PS The North American House Wren is a different species from the wren we have in the UK, whose scientific name is Troglodytes troglodytes. Troglodytes comes from the Greek, meaning “one who creeps into holes”. House Wrens nest in cavities in trees or sometime rocks, so I think that’s the source of its scientific name.

*William Wordsworth knew this well. Here are the first few verses of his poem, A Wren’s Nest, written in 1833 (obviously about an English wren). I have bolded the key phrase that displays his knowledge of their preference for nesting in cavities.
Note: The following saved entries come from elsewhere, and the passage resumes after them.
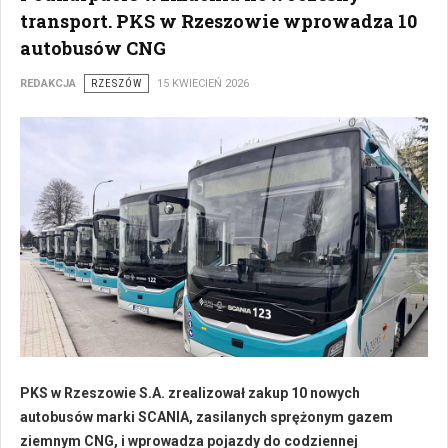
transport. PKS w Rzeszowie wprowadza 10
autobusów CNG
REDAKCJA
RZESZÓW
15 KWIECIEŃ 2026
PKS w Rzeszowie S.A. zrealizował zakup 10 nowych
autobusów marki SCANIA, zasilanych sprężonym gazem
ziemnym CNG, i wprowadza pojazdy do codziennej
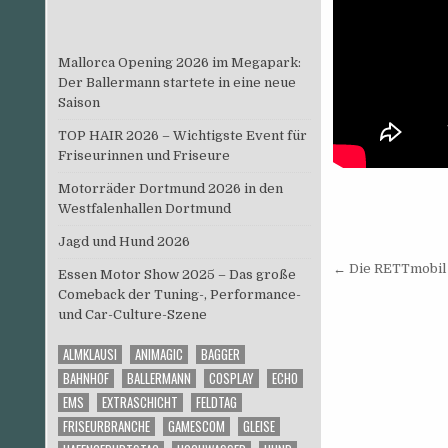
Mallorca Opening 2026 im Megapark:
Der Ballermann startete in eine neue
Saison
TOP HAIR 2026 – Wichtigste Event für
Friseurinnen und Friseure
Motorräder Dortmund 2026 in den
Westfalenhallen Dortmund
Jagd und Hund 2026
Beitrags
← Die RETTmobil i
Essen Motor Show 2025 – Das große
Comeback der Tuning-, Performance-
und Car-Culture-Szene
ALMKLAUSI
ANIMAGIC
BAGGER
BAHNHOF
BALLERMANN
COSPLAY
ECHO
EMS
EXTRASCHICHT
FELDTAG
FRISEURBRANCHE
GAMESCOM
GLEISE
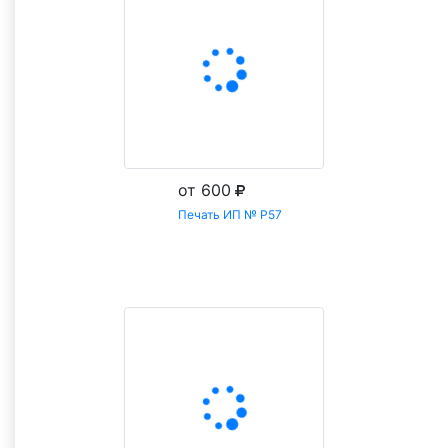
от 600
Печать ИП № Р57
Заказать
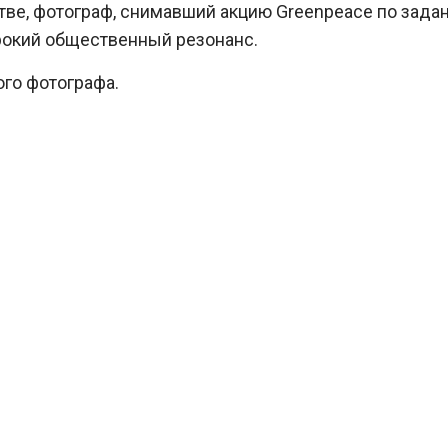
тве, фотограф, снимавший акцию Greenpeace по зада
ирокий общественный резонанс.
го фотографа.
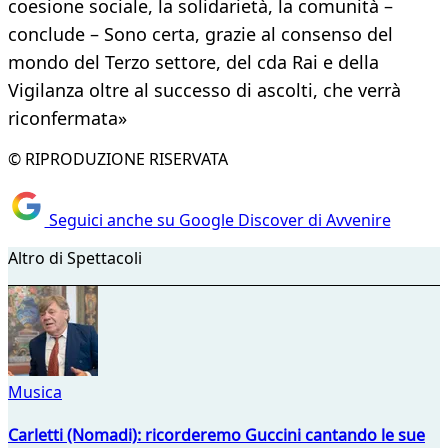
coesione sociale, la solidarietà, la comunità –
conclude – Sono certa, grazie al consenso del
mondo del Terzo settore, del cda Rai e della
Vigilanza oltre al successo di ascolti, che verrà
riconfermata»
© RIPRODUZIONE RISERVATA
Seguici anche su Google Discover di Avvenire
Altro di Spettacoli
Musica
Carletti (Nomadi): ricorderemo Guccini cantando le sue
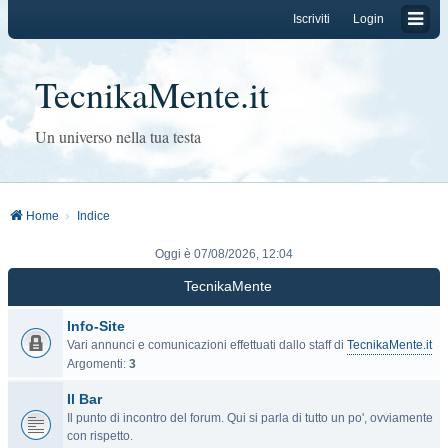
Iscriviti
Login
TecnikaMente.it
Un universo nella tua testa
Home
Indice
Oggi è 07/08/2026, 12:04
TecnikaMente
Info-Site
Vari annunci e comunicazioni effettuati dallo staff di
TecnikaMente.it
Argomenti:
3
Il Bar
Il punto di incontro del forum. Qui si parla di tutto un po', ovviamente
con rispetto.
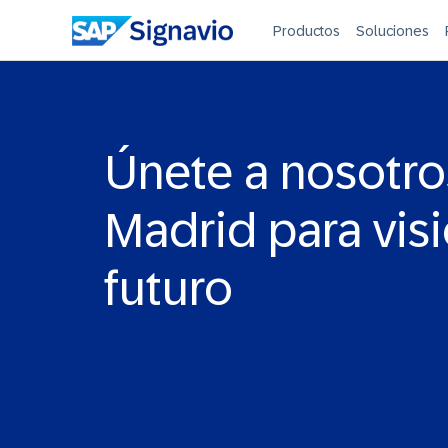
Productos
Soluciones
Únete a nosotro
Madrid para visi
futuro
AMONG the dwellings framed by birds 
In field or forest with nice care, 
Is none that with the little Wren’s 
In snugness may compare. 

No door the tenement requires, 
And seldom needs a laboured roof; 
Yet is it to the fiercest sun 
Impervious, and storm-proof. 

So warm, so beautiful withal, 
In perfect fitness for its aim, 
That to the Kind by special grace 
Their instinct surely came. 

And when for their abodes they seek 
An opportune recess, 
The hermit has no finer eye 
For shadowy quietness. 

These find, ‘mid ivied abbey-walls, 
A canopy in some still nook; 
Others are pent-housed by a brae 
That overhangs a brook. …

3 thoughts on “The Little Wren*”

  1. I grew up in central New York with a backyard full of wren houses. My father would assiduously clean them out every winter, and every spring 2-4 of them would be used to raise new families of House Wrens. Then they’d move for the next brood to one of the unoccupied houses. Raised a LOT of wrens!